Return all of the lines below exactly as they are.

Top of Records supplied

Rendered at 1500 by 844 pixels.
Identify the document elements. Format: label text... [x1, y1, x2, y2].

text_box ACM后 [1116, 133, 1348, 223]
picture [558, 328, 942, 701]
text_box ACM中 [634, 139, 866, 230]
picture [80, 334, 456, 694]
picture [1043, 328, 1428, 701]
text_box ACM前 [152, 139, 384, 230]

Bottom of Records supplied

Answer space |
Rendered at 1500 by 844 pixels.
Identify the document elements. Format: label text... [x1, y1, x2, y2].

text_box ACM后 [1116, 133, 1348, 223]
picture [558, 328, 942, 701]
text_box ACM中 [634, 139, 866, 230]
picture [80, 334, 456, 694]
picture [1043, 328, 1428, 701]
text_box ACM前 [152, 139, 384, 230]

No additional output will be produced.